The Whitepaper on Equality:
The collection libraries have a uniform approach to equality and hashing. The idea is, first, to divide collections into sets, maps, and sequences. Collections in different categories are always unequal. For instance, Set(1, 2, 3) is unequal to List(1, 2, 3) even though they contain the same elements. On the other hand, within the same category, collections are equal if and only if they have the same elements (for sequences: the same elements in the same oder). For example, List(1, 2, 3) == Array(1, 2, 3), and HashSet(1, 2) == Treeset(2, 1).

From above: seems that a List(1,2,3) will now equal an Array(1,2,3) while they have different hashCodes (List is some defined value, and Array is Nothing because it throws an exception) which violates the contract of hashCode. Maybe this doesn't matter that much in this case because the mutable collections can never be used in a hashmap, but what about two different implementations of an immutable collection within the same category? If this is the direction being taken, then clients probably should never should override equals or hashCode for their own implementations of collections. Conceptually equals and hashCode should be final at the level of Map, Set, and Sequence otherwise any client who writes their own version of a collection inheriting from one of these has to ensure that they generate the same hashCode for all other collections of the same category that contain the same values or else they risk breaking the contract put forth in the whitepaper.

Another approach might be to just make a method in Sequence, Map, & Set called sameElements (or deepEquals or equalElems or whatever) that returns true iff these two collections are of the same category and contain the same elements.

I am not really sure which is preferable, on the one hand I like the idea of treating all sets, maps, and sequences uniformly, in the sense that if they have the same values, then they are the same, on the other hand, It still would be nice to quickly tell if certain maps have the same ordering as well they are iterated across (I suppose that something like this could probably do that as well):
pseudocode
def sameOrder = (map1.iterator zip map2.iterator).find((e1, e2) => {e1 != e2}).isEmpty

1 comment:

martin said...

Good observations.
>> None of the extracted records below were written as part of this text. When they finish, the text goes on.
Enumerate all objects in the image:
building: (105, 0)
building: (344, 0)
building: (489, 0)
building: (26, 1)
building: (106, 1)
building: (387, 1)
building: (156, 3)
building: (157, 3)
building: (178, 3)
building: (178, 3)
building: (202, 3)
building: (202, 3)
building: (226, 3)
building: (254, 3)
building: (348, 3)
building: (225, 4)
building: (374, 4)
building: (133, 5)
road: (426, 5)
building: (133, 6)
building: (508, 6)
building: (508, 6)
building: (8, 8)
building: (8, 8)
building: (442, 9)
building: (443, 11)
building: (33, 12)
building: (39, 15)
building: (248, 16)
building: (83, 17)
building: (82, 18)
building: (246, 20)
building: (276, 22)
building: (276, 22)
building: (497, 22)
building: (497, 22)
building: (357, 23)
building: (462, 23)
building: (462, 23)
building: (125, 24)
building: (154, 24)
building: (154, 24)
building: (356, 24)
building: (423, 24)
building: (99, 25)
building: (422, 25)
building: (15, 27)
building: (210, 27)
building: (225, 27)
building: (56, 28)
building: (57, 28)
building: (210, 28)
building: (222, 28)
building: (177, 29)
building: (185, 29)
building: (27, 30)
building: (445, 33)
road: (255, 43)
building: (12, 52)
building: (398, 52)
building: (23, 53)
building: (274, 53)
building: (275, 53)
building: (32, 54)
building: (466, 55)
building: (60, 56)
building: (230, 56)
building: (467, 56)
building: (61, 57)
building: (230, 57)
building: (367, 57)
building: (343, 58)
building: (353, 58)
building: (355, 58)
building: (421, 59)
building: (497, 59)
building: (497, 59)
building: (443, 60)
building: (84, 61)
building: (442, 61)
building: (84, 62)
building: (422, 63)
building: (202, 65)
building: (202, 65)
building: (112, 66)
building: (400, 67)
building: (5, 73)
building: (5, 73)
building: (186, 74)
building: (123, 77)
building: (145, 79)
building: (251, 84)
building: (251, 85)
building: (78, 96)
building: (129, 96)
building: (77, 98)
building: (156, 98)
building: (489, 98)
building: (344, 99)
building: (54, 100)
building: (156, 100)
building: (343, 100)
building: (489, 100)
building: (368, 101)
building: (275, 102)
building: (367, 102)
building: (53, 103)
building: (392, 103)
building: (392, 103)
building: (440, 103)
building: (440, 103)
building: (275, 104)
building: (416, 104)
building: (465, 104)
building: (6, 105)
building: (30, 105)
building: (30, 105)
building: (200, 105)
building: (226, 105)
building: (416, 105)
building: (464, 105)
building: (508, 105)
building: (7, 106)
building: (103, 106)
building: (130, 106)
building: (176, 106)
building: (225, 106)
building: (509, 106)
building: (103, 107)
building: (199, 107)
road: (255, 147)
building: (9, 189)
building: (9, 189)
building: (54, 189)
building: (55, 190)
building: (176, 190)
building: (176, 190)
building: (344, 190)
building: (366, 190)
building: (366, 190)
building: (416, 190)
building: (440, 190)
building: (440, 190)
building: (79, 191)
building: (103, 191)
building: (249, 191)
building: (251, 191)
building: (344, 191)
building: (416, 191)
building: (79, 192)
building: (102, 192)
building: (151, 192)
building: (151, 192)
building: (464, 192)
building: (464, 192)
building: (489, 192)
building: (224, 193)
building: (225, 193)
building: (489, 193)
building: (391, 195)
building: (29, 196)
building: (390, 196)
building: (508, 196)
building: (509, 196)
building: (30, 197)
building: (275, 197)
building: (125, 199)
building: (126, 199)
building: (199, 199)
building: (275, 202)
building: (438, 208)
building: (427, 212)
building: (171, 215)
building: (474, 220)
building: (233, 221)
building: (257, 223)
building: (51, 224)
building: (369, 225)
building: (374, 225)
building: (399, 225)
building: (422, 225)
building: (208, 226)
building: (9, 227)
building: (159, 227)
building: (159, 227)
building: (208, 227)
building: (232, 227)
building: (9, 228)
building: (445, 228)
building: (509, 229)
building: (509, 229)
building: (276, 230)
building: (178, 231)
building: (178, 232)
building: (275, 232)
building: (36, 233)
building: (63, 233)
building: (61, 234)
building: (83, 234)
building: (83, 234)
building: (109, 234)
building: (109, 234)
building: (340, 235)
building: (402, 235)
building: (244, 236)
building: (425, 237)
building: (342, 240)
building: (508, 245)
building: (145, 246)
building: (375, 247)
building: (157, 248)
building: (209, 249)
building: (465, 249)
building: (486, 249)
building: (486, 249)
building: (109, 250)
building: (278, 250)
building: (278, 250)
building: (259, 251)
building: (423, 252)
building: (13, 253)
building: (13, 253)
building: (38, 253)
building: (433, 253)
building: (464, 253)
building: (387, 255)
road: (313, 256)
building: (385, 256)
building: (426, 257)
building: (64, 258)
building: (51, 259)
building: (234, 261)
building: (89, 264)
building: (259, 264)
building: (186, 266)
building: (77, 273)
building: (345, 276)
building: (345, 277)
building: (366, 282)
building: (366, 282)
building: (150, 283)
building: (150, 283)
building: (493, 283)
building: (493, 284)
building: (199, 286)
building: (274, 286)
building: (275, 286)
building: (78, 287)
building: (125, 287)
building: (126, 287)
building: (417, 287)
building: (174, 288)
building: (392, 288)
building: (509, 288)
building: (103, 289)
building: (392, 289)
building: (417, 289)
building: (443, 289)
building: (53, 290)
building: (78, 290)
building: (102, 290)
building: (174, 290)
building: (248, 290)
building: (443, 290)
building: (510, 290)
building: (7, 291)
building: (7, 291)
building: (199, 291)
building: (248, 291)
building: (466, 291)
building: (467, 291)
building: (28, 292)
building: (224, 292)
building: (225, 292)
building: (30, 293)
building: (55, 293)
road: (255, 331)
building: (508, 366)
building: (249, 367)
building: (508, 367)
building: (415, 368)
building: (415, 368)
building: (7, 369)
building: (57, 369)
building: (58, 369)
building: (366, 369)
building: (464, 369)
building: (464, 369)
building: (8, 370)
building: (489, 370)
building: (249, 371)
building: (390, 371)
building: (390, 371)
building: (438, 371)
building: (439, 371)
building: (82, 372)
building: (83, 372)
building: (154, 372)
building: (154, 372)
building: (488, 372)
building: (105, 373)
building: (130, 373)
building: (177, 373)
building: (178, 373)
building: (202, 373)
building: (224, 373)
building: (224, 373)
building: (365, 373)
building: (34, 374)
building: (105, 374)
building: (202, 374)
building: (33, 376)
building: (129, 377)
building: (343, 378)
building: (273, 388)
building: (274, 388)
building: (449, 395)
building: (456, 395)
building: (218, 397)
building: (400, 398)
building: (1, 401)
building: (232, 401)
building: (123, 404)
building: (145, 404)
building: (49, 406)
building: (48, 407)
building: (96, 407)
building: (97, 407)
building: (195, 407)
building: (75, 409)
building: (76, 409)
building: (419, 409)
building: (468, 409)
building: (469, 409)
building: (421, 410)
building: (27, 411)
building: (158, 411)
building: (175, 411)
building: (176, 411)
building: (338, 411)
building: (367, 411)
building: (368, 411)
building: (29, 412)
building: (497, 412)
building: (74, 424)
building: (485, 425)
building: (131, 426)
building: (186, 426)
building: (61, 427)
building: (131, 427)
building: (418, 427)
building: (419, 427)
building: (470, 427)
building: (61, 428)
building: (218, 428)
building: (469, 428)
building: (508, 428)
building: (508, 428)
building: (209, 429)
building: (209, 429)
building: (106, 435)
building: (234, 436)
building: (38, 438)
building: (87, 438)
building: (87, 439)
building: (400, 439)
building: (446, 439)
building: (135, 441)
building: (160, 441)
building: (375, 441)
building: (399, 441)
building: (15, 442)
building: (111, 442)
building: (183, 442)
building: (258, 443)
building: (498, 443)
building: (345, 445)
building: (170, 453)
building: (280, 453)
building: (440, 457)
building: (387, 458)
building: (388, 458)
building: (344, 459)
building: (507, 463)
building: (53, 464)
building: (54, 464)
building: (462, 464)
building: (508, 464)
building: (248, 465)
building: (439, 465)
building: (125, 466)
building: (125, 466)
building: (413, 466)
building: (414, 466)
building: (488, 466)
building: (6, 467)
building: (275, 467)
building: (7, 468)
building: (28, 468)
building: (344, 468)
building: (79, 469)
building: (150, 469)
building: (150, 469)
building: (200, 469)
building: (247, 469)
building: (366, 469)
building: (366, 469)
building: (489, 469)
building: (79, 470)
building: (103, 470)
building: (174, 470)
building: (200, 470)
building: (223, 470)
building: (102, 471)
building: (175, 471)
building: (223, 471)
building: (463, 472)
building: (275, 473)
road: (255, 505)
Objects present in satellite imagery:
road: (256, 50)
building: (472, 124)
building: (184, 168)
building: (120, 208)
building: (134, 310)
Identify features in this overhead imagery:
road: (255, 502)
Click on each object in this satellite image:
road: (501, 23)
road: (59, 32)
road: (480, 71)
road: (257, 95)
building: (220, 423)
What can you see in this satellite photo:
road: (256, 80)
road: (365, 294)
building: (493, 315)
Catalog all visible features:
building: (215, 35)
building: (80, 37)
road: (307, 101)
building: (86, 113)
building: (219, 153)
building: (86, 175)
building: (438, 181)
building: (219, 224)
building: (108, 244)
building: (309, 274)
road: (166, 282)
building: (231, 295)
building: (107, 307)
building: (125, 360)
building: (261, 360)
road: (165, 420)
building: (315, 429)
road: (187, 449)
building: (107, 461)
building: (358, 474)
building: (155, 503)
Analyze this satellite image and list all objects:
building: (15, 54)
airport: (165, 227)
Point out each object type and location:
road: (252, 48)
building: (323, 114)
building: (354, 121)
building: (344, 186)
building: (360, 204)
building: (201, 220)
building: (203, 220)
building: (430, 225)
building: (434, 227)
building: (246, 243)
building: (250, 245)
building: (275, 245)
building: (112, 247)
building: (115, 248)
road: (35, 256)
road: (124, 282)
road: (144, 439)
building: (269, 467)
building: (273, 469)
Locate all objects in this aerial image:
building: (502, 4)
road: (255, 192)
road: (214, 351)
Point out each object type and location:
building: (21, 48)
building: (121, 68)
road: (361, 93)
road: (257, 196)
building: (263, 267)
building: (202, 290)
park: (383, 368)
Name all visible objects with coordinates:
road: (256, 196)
In fact we have already changed these decisions in trunk, but the collections whitepaper has not yet been updated.
Hascode and equals will be defined for all collections based on their elements. This means you can use mutable collections as keys in hashmaps but you have to be careful not to mutate them, or else the key might become invisible.

As to arrays, they will be treated differently. Hascode and equality for arrays will be as in Java.